Stephanie Zacharek’s compare-and-contrast of Premium Rush to The Master gave me the idea that the former might be in my zone, and that as to the latter, I may prefer the Anderson she describes as a “kid turning out messy, fascinating, and often deeply moving experiments.” (Magnolia: the movie so nice they ran it twice. There Will Be Blood: all I really remember is the milkshake coda, which I defend, along with having your own bowling alley.) I’ll still see it — hopefully with Joaquin Phoenix’s half-apologetic journey into madness I’m Still Here — but last night I wanted my popcorn to pop.

I happily report that Premium Rush delivers the goods. Directed by David Koepp (who gave Indiana Jones shelter from the storm in a jet age Frigidaire) from a script he wrote with John Kamp, the movie follows Wilee, a fixie-riding Manhattan bike messenger played my secret boyfriend Joseph Gordon-Levitt, through an unusually death-defying day trying to deliver a package that someone else is willing to kill for. The plot, a simple matter of a Maguffin in motion, is strong and lean enough to support any number of cinematic pleasures.

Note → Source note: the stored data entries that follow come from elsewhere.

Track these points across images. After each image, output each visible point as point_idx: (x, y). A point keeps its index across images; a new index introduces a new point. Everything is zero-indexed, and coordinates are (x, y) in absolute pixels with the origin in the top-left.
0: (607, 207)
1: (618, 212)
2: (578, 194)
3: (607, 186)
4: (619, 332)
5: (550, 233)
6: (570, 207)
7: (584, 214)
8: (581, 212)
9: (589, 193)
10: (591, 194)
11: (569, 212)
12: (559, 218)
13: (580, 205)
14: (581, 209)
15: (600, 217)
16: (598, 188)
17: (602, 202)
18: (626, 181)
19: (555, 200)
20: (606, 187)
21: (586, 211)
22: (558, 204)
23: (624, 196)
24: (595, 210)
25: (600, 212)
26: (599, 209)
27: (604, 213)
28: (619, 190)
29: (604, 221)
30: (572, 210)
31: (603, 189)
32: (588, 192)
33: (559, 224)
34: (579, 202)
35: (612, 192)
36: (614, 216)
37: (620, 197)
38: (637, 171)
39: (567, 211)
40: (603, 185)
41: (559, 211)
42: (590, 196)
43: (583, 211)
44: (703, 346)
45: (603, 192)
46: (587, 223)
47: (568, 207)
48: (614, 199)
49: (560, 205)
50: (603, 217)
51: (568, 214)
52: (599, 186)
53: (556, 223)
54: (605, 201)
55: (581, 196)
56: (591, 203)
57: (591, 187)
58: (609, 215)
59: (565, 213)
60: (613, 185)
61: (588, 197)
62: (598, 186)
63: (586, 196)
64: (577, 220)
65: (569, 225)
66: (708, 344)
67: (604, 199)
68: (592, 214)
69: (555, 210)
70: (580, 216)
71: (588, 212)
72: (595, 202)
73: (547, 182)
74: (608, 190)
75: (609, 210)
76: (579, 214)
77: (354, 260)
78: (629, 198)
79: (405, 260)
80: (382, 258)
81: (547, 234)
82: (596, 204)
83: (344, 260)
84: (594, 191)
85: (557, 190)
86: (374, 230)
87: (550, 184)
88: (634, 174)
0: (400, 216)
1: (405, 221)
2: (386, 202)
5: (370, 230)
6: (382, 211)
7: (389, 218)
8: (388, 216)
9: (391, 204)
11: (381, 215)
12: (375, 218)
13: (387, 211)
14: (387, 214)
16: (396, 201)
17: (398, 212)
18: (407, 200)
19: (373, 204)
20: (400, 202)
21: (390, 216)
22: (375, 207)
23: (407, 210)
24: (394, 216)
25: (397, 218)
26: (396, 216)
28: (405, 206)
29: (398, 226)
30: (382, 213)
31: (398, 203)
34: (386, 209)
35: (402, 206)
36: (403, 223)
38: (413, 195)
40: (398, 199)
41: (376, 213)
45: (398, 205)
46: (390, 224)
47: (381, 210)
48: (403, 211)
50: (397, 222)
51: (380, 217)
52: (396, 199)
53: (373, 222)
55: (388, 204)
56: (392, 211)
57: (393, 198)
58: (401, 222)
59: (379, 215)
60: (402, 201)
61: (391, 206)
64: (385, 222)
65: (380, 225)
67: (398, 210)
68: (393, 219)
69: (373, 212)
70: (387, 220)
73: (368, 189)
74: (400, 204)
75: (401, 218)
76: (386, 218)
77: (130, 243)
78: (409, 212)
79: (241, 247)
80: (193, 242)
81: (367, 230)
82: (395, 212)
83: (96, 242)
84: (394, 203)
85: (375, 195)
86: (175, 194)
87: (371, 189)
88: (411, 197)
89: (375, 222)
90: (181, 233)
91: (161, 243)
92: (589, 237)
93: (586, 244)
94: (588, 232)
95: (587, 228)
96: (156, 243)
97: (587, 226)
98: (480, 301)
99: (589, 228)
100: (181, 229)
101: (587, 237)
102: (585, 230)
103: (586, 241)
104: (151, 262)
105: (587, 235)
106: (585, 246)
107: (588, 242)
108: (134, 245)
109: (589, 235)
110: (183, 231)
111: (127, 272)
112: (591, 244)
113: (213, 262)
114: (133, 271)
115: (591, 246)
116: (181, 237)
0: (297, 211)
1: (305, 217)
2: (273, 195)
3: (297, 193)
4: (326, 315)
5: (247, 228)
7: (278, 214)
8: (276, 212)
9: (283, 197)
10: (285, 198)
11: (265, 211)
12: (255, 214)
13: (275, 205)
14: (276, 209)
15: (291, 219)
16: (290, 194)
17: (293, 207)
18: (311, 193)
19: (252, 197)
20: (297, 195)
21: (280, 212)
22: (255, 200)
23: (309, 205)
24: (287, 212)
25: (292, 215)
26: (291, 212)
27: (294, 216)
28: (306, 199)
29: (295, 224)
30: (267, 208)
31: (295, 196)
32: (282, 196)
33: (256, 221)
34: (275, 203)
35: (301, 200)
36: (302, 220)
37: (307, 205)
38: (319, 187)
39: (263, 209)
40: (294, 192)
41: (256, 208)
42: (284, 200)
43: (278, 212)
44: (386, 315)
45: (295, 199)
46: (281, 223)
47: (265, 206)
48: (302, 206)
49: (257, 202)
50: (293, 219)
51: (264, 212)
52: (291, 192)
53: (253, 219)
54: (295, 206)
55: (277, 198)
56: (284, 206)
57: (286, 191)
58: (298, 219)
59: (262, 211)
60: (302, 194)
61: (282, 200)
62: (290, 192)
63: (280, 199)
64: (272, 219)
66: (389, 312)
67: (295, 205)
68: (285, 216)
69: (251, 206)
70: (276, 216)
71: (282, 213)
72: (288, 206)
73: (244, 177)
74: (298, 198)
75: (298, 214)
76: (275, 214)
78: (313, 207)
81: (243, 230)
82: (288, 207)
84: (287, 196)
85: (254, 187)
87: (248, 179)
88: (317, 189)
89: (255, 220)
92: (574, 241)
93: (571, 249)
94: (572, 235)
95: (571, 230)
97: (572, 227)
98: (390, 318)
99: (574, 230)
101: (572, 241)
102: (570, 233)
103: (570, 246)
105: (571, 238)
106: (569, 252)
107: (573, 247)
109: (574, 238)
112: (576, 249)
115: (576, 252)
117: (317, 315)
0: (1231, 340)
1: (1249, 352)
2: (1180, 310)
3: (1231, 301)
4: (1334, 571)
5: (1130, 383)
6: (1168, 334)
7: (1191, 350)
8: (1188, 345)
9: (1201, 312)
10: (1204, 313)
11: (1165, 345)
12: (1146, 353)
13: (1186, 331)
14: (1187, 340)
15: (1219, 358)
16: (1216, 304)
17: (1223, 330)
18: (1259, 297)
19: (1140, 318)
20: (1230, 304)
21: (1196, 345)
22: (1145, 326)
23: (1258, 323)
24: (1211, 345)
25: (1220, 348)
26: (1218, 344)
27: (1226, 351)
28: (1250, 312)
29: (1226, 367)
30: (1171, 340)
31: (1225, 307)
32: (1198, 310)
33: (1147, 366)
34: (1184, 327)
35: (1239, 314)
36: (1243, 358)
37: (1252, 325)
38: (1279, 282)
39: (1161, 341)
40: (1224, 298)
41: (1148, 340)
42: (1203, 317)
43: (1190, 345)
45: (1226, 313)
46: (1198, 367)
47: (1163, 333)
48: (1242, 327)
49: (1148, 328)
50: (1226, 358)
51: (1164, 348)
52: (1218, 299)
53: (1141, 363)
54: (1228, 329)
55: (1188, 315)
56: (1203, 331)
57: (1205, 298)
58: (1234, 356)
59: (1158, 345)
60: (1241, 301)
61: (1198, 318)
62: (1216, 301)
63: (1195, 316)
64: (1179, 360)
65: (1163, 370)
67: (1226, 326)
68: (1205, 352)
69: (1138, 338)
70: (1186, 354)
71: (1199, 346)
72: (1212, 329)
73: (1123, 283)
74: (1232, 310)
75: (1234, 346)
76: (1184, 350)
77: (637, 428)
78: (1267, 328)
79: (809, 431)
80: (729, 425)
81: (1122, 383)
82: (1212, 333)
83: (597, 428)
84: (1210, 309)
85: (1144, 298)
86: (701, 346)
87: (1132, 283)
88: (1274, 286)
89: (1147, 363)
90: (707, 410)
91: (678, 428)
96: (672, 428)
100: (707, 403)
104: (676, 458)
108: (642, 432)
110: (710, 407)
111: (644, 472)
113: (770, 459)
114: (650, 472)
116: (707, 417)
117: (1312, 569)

There’s a secondary set of romantic conflicts. There’s a goodly number of hot-topic references that add emotional weight (Chinese immigration and “snakeheads”!) and flair (“I need a flash mob!”). There’s a smart visual motif–when busy intersections require Wilee to make snap decisions, we see him visualize them sequentially until he finds one that doesn’t intersect his cranium with a yellow cab. The use of mobile phones is notably unclunky — the signal never disappears in a plot contrivance (to be fair, that’s most of Cellular.) And if my memory is correct, there is exactly one gunshot in the entire film.

As the heavy, Michael Shannon (whom we meet as the “head of campus security” at the Columbia University pickup point, but turns out to be scarier and more powerful than that) is a little on the goofy side of menacing, as if his Boardwalk Empire character were transported to modern-day New York without updating his argot. But he’s a particularly good villain — his motivations are believable, he reasonably believes he can achieve his objectives, and it’s fun to watch him grow ever more frustrated and poisonous as the simple task of taking a package from a skinny kid on a bike eludes him by leaps.

B-movies are often appealingly human-scaled. They’re not quite believable, but they are imaginable. Another favorite of mine is Red Eye, in which Cillian Murphy and Rachel MacAdams have one overnight flight in which to try and kill each other. They have no secret caches of guns & ammo, just their wits and the ordinary features of their environments. These are movies that don’t need to depend on constant explosions to make their money back. They’re cheap, they’re smart, and they’re not boring.

What did you see? Bet it wasn’t as good as Premium Rush.

One thought on “Monday Movies Likes To Ride

  1. We went to see The Master this weekend, and my reaction was generally positive but I’m still processing. We also watched Boogie Nights, which did not hold up very well for me. It feels like a failed attempt to make Magnolia.